The study, produced for the Education Committee of the Knesset, noted that the average pre-matriculation score on questions of Zionism stood at 63 percent, the same for both the state-secular and state-religious system.
Pupils in the non-Jewish education systems, including Druse, Israeli Arab and Beduin, scored almost as high as the Jewish pupils, at roughly 59%.
Reacting to the results of the study, Knesset Education Committee chairman MK Michael Melchior (Labor-Meimad) said that "students' scores are low because Zionism should not be taught the way it is taught.
"Israeli society and the education system are avoiding dealing in a deep way with the question of Zionism and the moral meaning of our being here.

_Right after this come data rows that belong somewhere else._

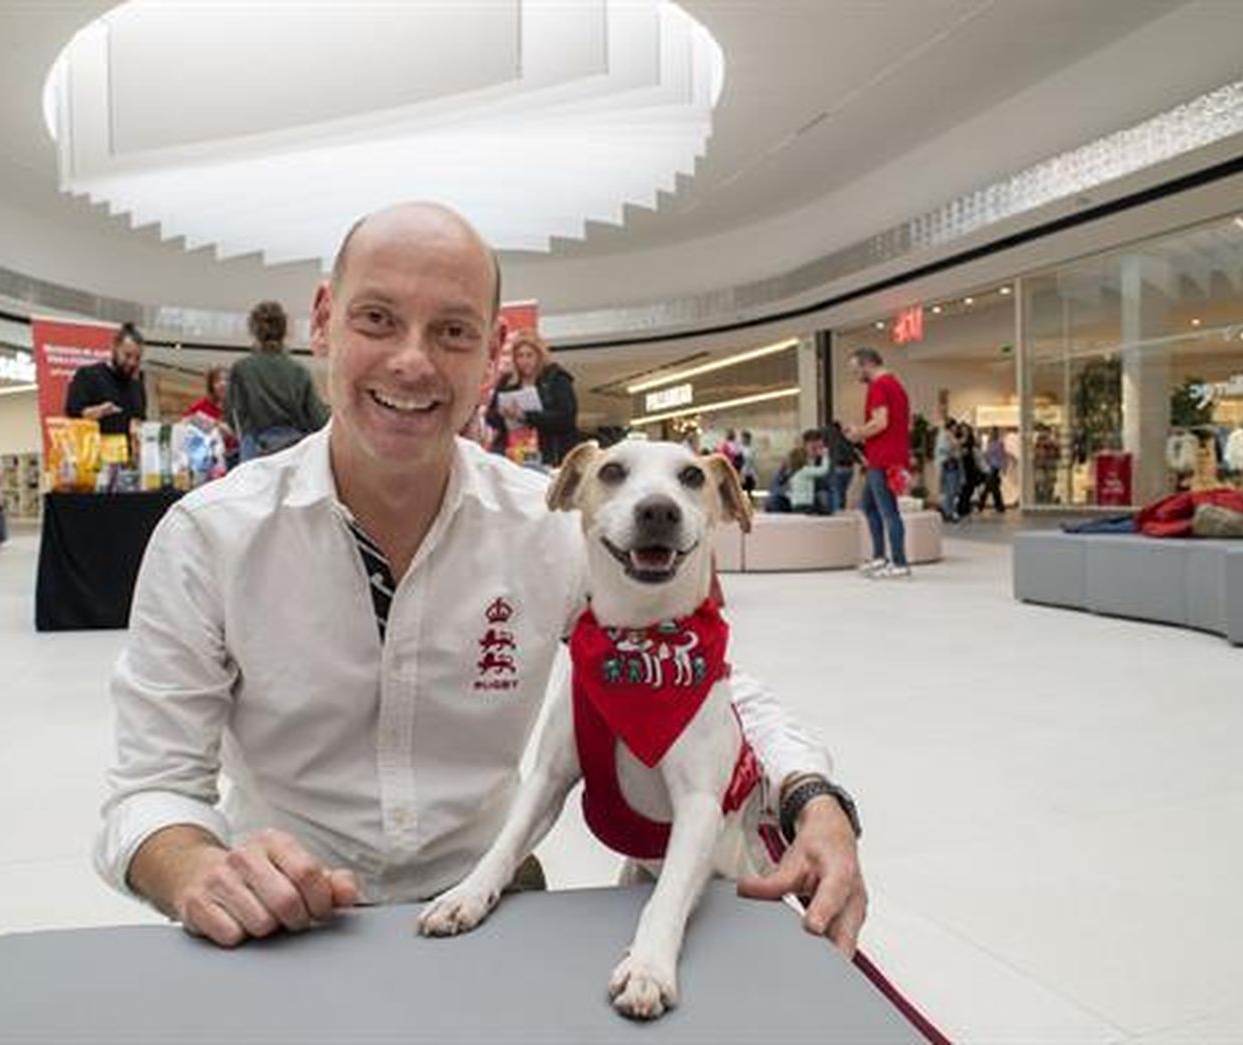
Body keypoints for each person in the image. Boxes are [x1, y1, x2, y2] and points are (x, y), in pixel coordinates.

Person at [96, 202, 866, 957]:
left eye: (453, 331)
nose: (412, 361)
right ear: (324, 320)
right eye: (377, 319)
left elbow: (701, 680)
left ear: (494, 353)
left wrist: (810, 792)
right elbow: (150, 787)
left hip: (494, 903)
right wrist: (195, 868)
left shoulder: (555, 526)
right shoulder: (211, 536)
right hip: (284, 923)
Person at [226, 301, 330, 460]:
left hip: (254, 453)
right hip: (293, 453)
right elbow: (318, 420)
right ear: (285, 330)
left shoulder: (242, 369)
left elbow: (233, 416)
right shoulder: (299, 371)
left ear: (253, 330)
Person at [845, 348, 910, 578]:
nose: (856, 376)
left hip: (882, 459)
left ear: (868, 364)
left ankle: (899, 562)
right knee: (870, 507)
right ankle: (880, 557)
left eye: (856, 370)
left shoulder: (879, 386)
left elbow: (880, 422)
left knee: (888, 511)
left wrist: (857, 433)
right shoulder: (896, 385)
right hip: (889, 456)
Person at [484, 328, 579, 468]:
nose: (525, 361)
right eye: (520, 356)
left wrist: (526, 416)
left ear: (539, 355)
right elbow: (490, 416)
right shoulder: (507, 381)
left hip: (549, 454)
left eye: (529, 355)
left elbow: (566, 417)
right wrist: (504, 414)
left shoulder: (556, 379)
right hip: (513, 451)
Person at [64, 322, 147, 437]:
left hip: (127, 448)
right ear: (114, 348)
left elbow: (140, 420)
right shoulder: (88, 375)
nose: (132, 362)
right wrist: (99, 411)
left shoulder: (137, 385)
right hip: (95, 447)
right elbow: (73, 415)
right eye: (127, 355)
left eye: (137, 358)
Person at [184, 364, 240, 465]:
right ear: (211, 386)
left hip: (236, 457)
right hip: (210, 459)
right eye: (217, 381)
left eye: (227, 380)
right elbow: (185, 422)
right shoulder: (202, 405)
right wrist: (213, 424)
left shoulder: (239, 405)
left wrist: (230, 432)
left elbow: (245, 434)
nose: (222, 384)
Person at [764, 433, 831, 515]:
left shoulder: (821, 461)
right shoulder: (797, 458)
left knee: (823, 496)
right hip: (790, 498)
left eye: (820, 448)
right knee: (774, 501)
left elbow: (824, 484)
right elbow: (778, 483)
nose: (818, 451)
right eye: (814, 448)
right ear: (805, 446)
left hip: (809, 499)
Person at [822, 420, 859, 514]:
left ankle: (837, 514)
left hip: (836, 466)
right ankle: (841, 512)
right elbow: (858, 447)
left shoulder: (827, 433)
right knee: (842, 493)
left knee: (835, 492)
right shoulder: (847, 434)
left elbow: (823, 447)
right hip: (849, 468)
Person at [975, 426, 1009, 514]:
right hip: (989, 467)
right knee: (993, 488)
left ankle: (981, 506)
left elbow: (1003, 456)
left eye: (992, 432)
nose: (990, 434)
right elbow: (988, 455)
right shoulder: (989, 443)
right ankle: (999, 507)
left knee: (988, 488)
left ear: (995, 433)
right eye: (990, 432)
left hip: (995, 468)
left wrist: (1004, 467)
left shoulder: (999, 443)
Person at [934, 418, 962, 522]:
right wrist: (956, 445)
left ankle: (947, 511)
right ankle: (948, 512)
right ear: (951, 426)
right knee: (950, 490)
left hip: (949, 465)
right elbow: (946, 448)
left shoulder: (947, 435)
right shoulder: (945, 435)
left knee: (950, 490)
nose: (956, 428)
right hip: (948, 465)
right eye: (955, 426)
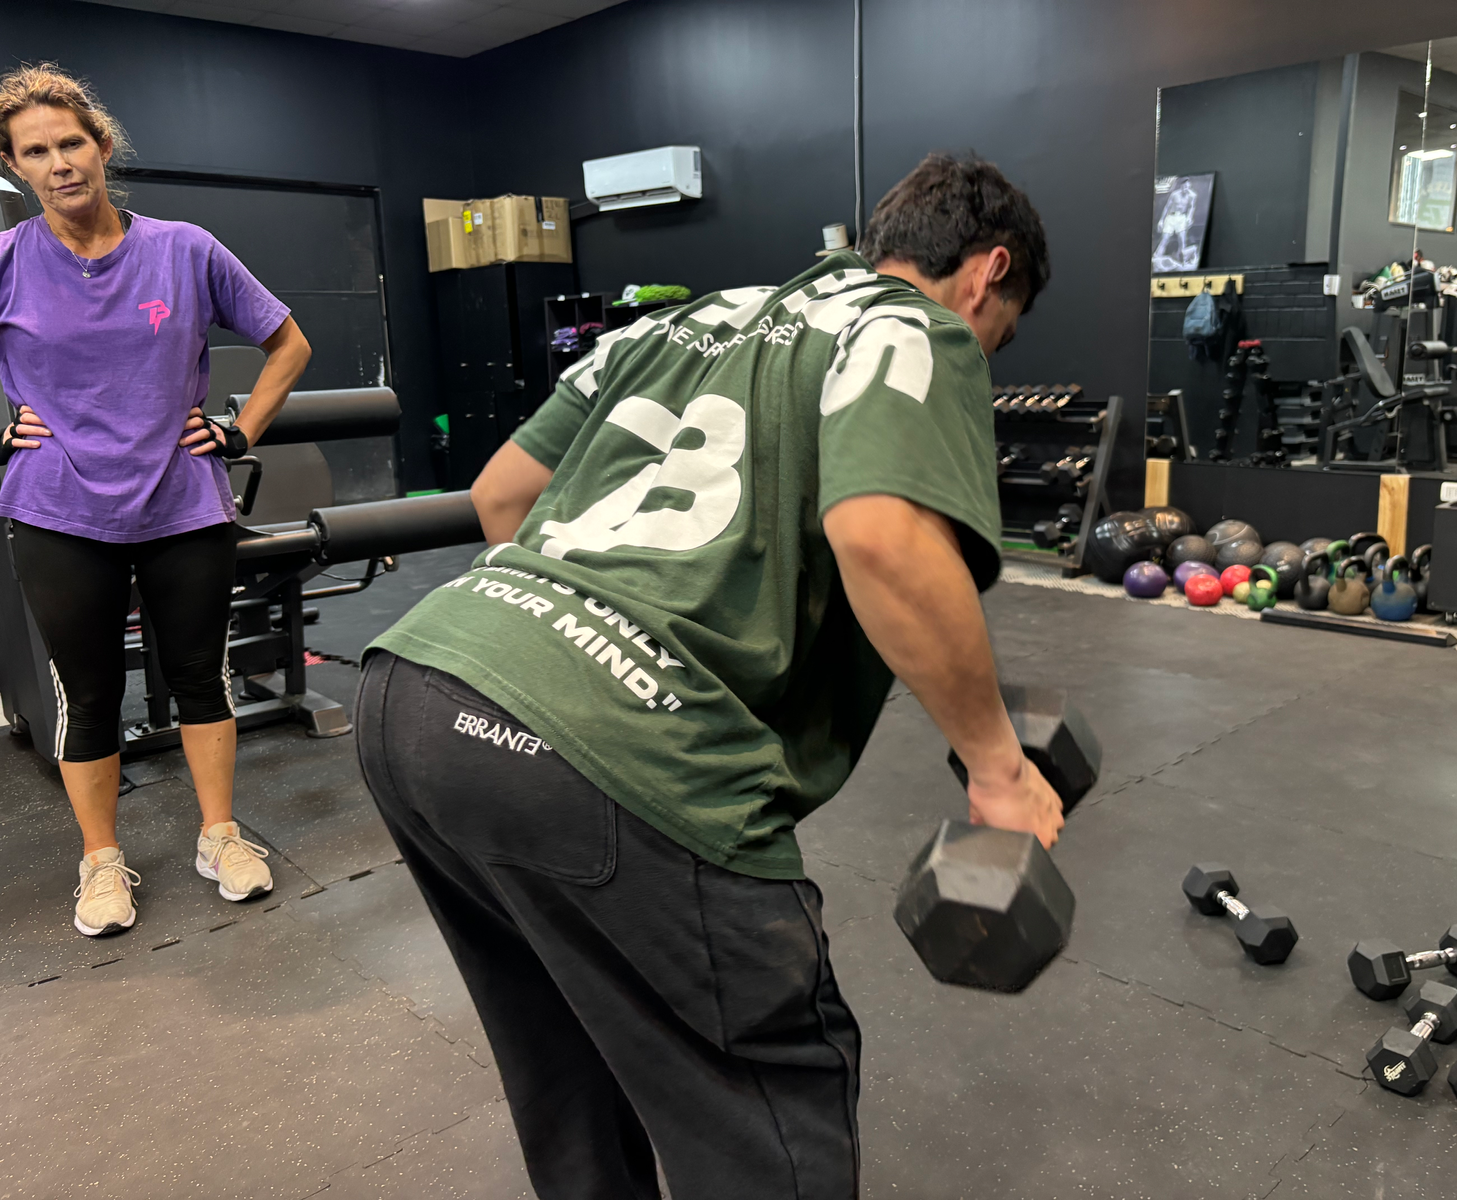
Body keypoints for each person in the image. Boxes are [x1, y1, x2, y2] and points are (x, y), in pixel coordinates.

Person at [356, 151, 1057, 1198]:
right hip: (622, 753)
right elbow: (882, 540)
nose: (989, 349)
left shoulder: (694, 318)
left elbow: (503, 495)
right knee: (768, 1102)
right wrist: (997, 770)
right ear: (984, 272)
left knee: (568, 1062)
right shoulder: (918, 329)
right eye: (1003, 325)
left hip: (420, 689)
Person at [0, 65, 311, 936]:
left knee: (198, 675)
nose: (60, 162)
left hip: (184, 502)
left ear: (101, 146)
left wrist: (240, 432)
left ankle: (220, 835)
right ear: (16, 167)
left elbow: (288, 344)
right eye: (36, 152)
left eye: (71, 142)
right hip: (58, 509)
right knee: (88, 693)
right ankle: (101, 861)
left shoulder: (185, 248)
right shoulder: (9, 262)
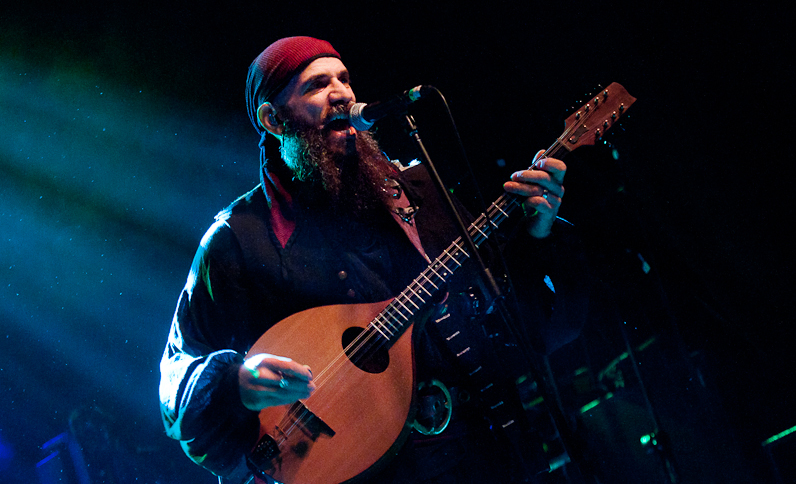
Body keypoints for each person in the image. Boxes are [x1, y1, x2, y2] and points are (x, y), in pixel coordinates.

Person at [159, 36, 590, 484]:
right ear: (274, 119)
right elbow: (177, 375)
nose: (342, 93)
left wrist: (541, 233)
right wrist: (235, 385)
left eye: (344, 79)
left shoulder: (418, 191)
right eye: (317, 85)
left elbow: (529, 327)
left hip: (489, 453)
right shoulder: (239, 239)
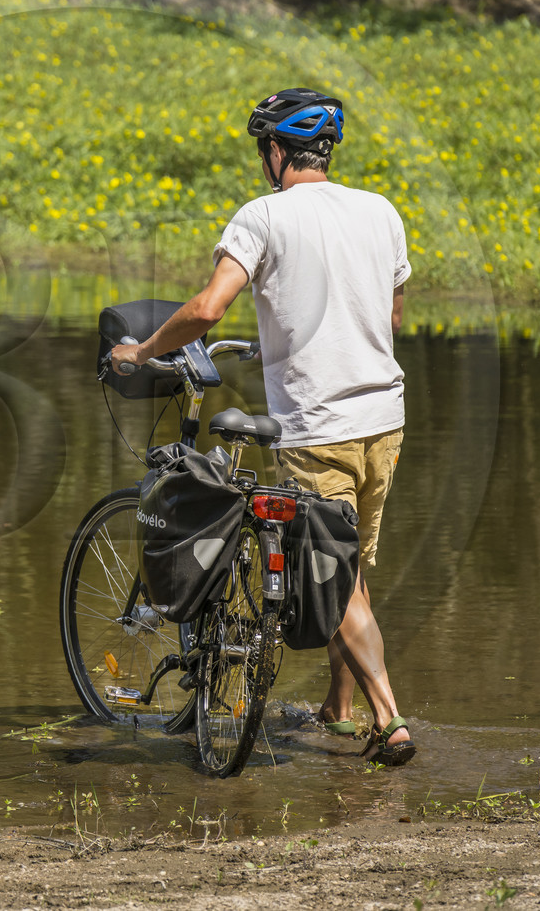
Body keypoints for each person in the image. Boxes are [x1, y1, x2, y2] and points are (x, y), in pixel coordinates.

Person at [108, 87, 415, 766]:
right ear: (324, 151)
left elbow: (209, 307)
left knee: (333, 581)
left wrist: (145, 351)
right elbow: (387, 319)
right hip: (384, 421)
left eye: (262, 150)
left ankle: (389, 718)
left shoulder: (262, 216)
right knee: (347, 570)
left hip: (316, 425)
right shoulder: (382, 212)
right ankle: (338, 709)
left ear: (276, 152)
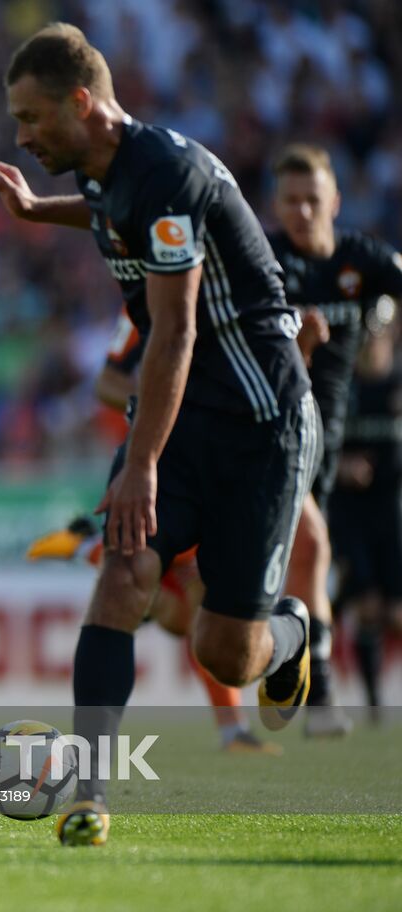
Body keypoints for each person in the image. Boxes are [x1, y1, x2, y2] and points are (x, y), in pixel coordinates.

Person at [0, 24, 319, 847]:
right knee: (125, 573)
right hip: (184, 416)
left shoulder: (167, 175)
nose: (20, 136)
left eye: (30, 117)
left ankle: (292, 632)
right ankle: (88, 794)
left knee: (226, 652)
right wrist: (33, 209)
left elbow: (174, 335)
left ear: (82, 103)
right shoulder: (108, 169)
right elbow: (104, 213)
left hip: (259, 426)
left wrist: (140, 463)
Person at [27, 308, 283, 756]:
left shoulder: (246, 286)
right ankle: (227, 732)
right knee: (175, 606)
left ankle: (87, 546)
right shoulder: (143, 298)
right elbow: (108, 383)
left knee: (194, 619)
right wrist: (167, 400)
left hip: (230, 462)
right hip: (165, 463)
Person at [268, 143, 402, 734]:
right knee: (312, 551)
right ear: (275, 205)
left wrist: (384, 314)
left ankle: (302, 684)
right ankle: (314, 696)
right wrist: (293, 352)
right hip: (269, 430)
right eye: (291, 201)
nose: (302, 212)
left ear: (335, 202)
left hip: (330, 433)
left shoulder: (361, 261)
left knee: (308, 561)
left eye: (312, 200)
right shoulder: (266, 263)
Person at [331, 317, 402, 722]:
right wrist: (341, 466)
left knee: (395, 615)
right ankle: (374, 703)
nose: (370, 344)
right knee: (369, 607)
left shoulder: (397, 383)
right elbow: (316, 441)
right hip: (351, 511)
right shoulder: (341, 385)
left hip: (392, 508)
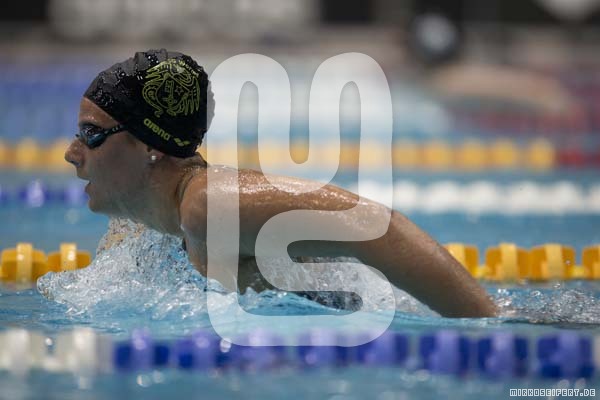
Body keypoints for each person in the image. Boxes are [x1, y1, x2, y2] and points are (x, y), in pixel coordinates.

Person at [64, 49, 497, 318]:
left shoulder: (208, 203)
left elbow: (378, 228)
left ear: (149, 145)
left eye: (91, 134)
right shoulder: (143, 227)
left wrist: (486, 328)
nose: (71, 152)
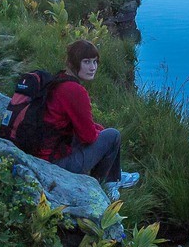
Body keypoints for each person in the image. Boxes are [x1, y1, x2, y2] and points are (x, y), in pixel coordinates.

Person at [39, 39, 140, 198]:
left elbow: (77, 124)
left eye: (95, 62)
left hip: (45, 153)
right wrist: (99, 132)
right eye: (86, 62)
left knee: (102, 132)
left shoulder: (58, 80)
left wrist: (97, 129)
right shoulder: (75, 91)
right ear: (73, 62)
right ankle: (107, 186)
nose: (93, 67)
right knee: (113, 135)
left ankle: (115, 175)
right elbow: (88, 137)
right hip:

It's not a comfortable question, so it's [considered] better to avoid the topic."
On one of the tests, 36% of Jewish students didn't know that Ze'ev Jabotinski established the Beitar movement and 32% didn't know that in the Balfour Declaration the government of Britain promised to aid in the establishment of a Jewish home in mandatory Palestine.
The results come from tests examining knowledge of "tradition, Zionism and democracy," in which one-third of the exam questions deal with Zionism.
The report calls into question both the exams and the study methods for Zionism education in Israeli schools.
According to the report's authors and experts cited therein, the exams are multiple-choice, and so test how well students memorize historical facts, not how they understand concepts.
A new study plan, piloted in 140 Jewish and Druse schools this past school year, is attempting to reform the learning-by-rote nature of Zionism education in the school system. Entitled "Living the Zionist Dream," the main feature is discussions on Zionist values.